REQUIRED ACTION: Restate the listing below word for word. No picture belongs in the result.

COLLECTED DATA:

========

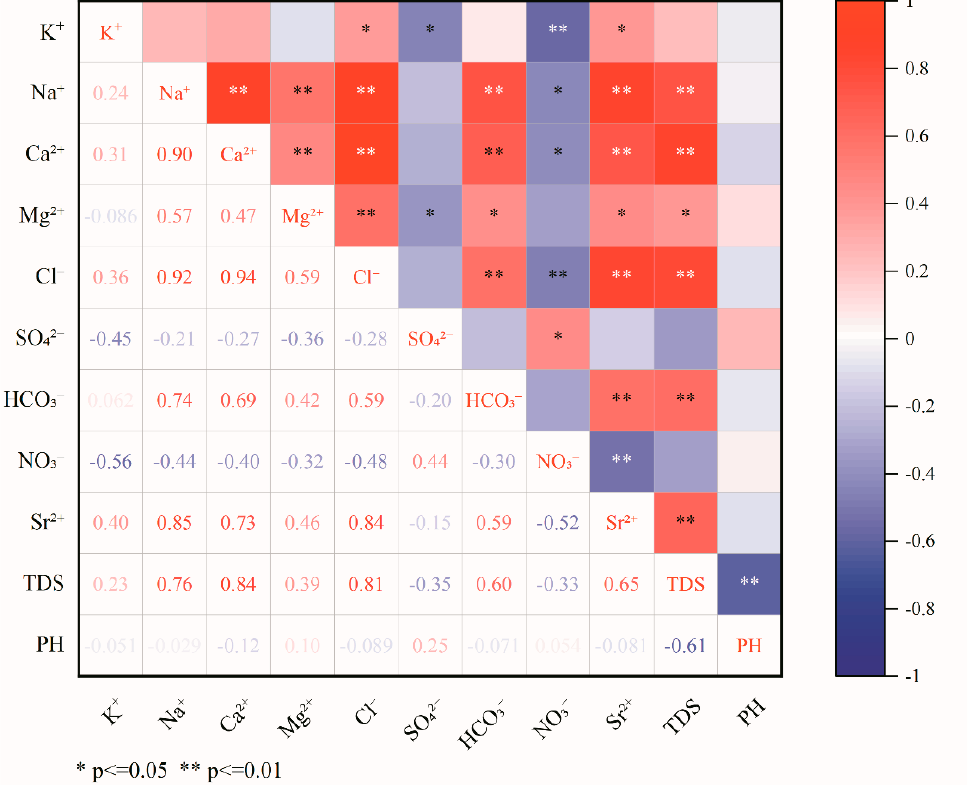
Figure 4. Correlation coefficients between hydrochemical parameters of Sr-rich groundwater.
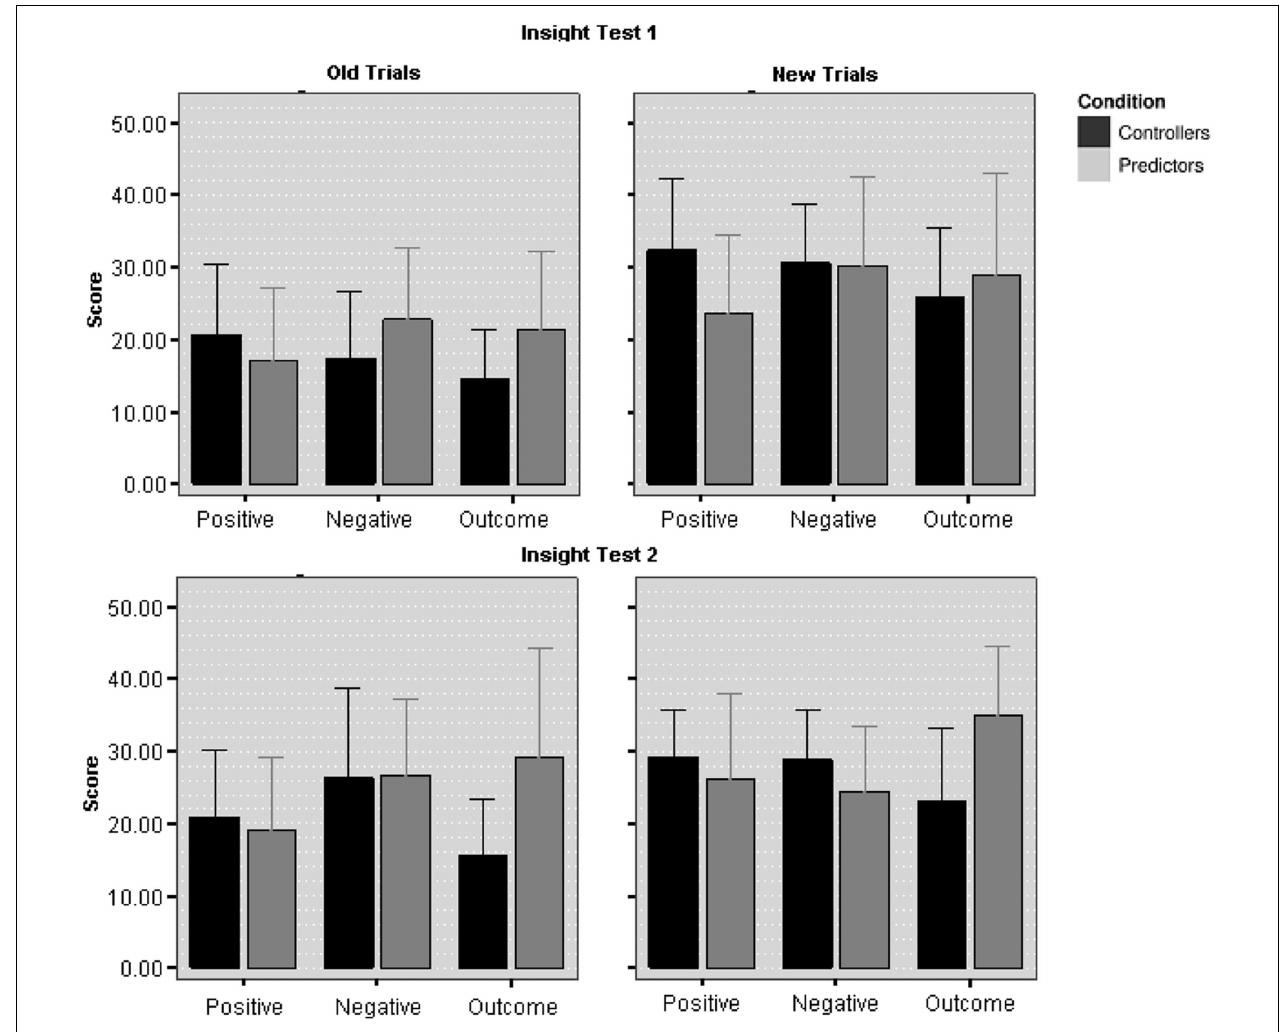
FIGURE 6 | Insight scores ( ± SE) for predictors and controllers for the insight tests of Experiment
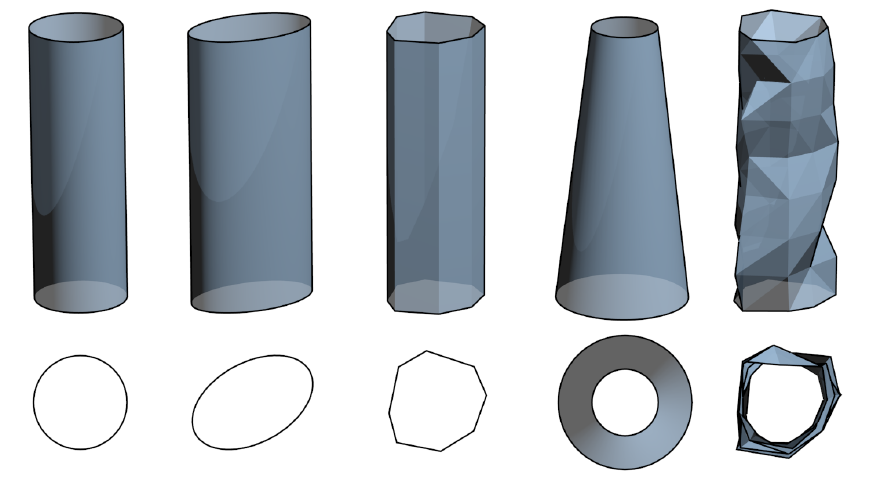
Figure 1. Geometric primitives. From left to right: circular cylinder ( circyl ), elliptic cylinder ( ellcyl ), polygon cylinder ( polcyl ), truncated circular cone ( cone ) and polyhedron ( trian ). ( Top ) Perspective side view; ( bottom ) orthographic top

========

RESPONSE BOX:
Figure 4. Correlation coefficients between hydrochemical parameters of Sr-rich groundwater.
FIGURE 6 | Insight scores ( ± SE) for predictors and controllers for the insight tests of Experiment
Figure 1. Geometric primitives. From left to right: circular cylinder ( circyl ), elliptic cylinder ( ellcyl ), polygon cylinder ( polcyl ), truncated circular cone ( cone ) and polyhedron ( trian ). ( Top ) Perspective side view; ( bottom ) orthographic top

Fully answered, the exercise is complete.